Harker Forensics Reflects and Looks Ahead to a New Year
This story was originally published in the Fall 2010 issue of Harker Quarterly
Students in Harker’s forensics program wrapped up a groundbreaking year with arms full of awards and tournament titles, sweeping high honors around the nation and setting a new bar for the future of Harker’s communication studies department.
The middle school debate team won the 2010 National Junior Forensic League championship in Public Forum Debate in late June, and, for the team’s overall success across events, coach Steve Clemmons, the director of middle school forensics, collected one of five School of Excellence in Debate awards given at the tournament. In 2010 students also received accolades in the Victory Briefs International, the James Logan Invitational, the Public Forum Challenge and the Laird Lewis Invitation.
“We sent the most students in Harker history to the Tournament of Champions and had the top two seeds in Public Forum debate after preliminary rounds at the tournament,” said Carol Green, director of public forum debate, summing up the past year’s accomplishments as groundbreaking. However, while wins are appreciated, the more notable accomplishment in Green’s mind was the sense of team unity.
“Forensics are very much individual sports where students compete to win individual titles in addition to team titles,” Green said. “I am very proud at the work they have done and will continue to do to achieve team success.”
Clemmons shared similar sentiments when looking back on the year’s accomplishments. “The past year was awesome,” Clemmons said. “The students put in so much hard work to accomplish so much personal and competitive growth.”
Summer hardly served as a respite from policy and debate. Coaches continued to teach students at various forensic institutes around the nation, and members of the debate team also attended similar programs.
Green directed, with new communication studies faculty member Greg Achten, the Berkeley Public Forum Institute and also the Forensics Institute on the upper school campus. Additionally, Green and Jonathan Peele, director of congressional debate and individual events, taught at Harvard. Students attended the Harker Forensics Institute and Berkeley Public Forum Institute, but some travelled as far as Florida, Boston and Yale to hone their forensics skills in these intensive programs.
“The students get an opportunity to work with some of the best coaches and professors in the nation,” Green said, describing these summer programs as fun and purposeful. “Students can do intense focus work and get specialized instruction that will add to their skill sets and will also bring new ideas back to the program.”

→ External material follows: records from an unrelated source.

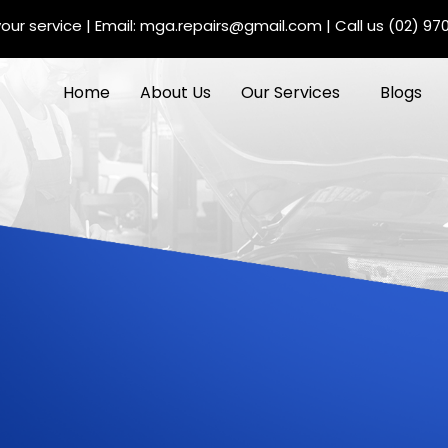
our service
| Email:
mga.repairs@gmail.com
| Call us
(02) 97
Home
About Us
Our Services
Blogs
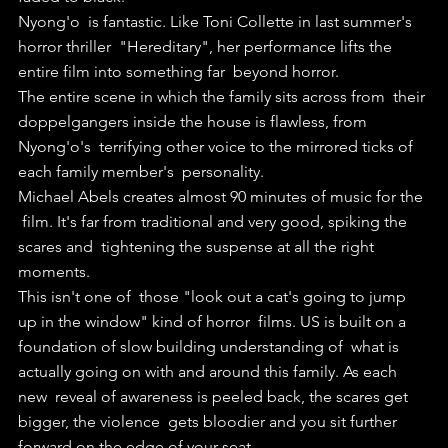
Nyong'o  is fantastic. Like Toni Collette in last summer's 
horror thriller  "Hereditary", her performance lifts the 
entire film into something far  beyond horror.
The entire scene in which the family sits across from  their 
doppelgangers inside the house is flawless, from 
Nyong'o's  terrifying other voice to the mirrored ticks of 
each family member's  personality.
Michael Abels creates almost 90 minutes of music for the 
 film. It's far from traditional and very good, spiking the 
scares and  tightening the suspense at all the right 
moments.
This isn't one of  those "look out a cat's going to jump 
up in the window" kind of horror  films. US is built on a 
foundation of slow building understanding of  what is 
actually going on with and around this family. As each 
new  reveal of awareness is peeled back, the scares get 
bigger, the violence  gets bloodier and you sit further 
forward on the edge of your seat.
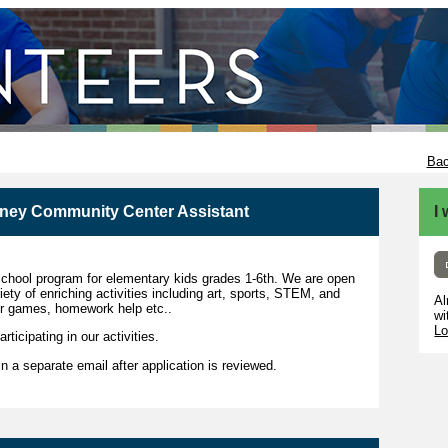
Bac
tney Community Center Assistant
I
school program for elementary kids grades 1-6th. We are open
ty of enriching activities including art, sports, STEM, and
Al
er games, homework help etc..
wi
Lo
rticipating in our activities.
 in a separate email after application is reviewed.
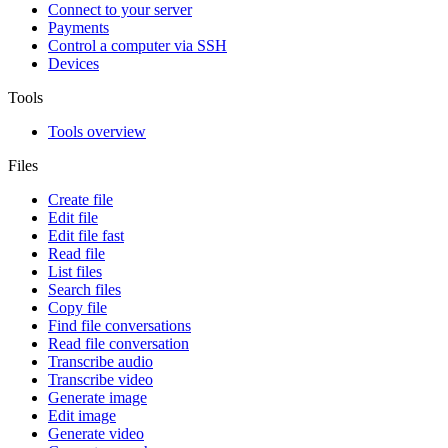
Connect to your server
Payments
Control a computer via SSH
Devices
Tools
Tools overview
Files
Create file
Edit file
Edit file fast
Read file
List files
Search files
Copy file
Find file conversations
Read file conversation
Transcribe audio
Transcribe video
Generate image
Edit image
Generate video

As we roll into a new school year, the forensics team looks forward to the challenges ahead, and, with Achten joining the upper school staff and Karina Momary, the lower school one, the team is looking for ways to expand and improve.
“The only goal is to get better, and records and awards will always sort themselves out,” Clemmons said.
Green is excited about the year’s prospects. “We have very talented and dedicated students, and I can’t wait to work with them this year,” she said. “We are also blessed to have such a supportive community of parents, faculty, staff and administrators. Without them, our team could never be as large or as successful as we are.”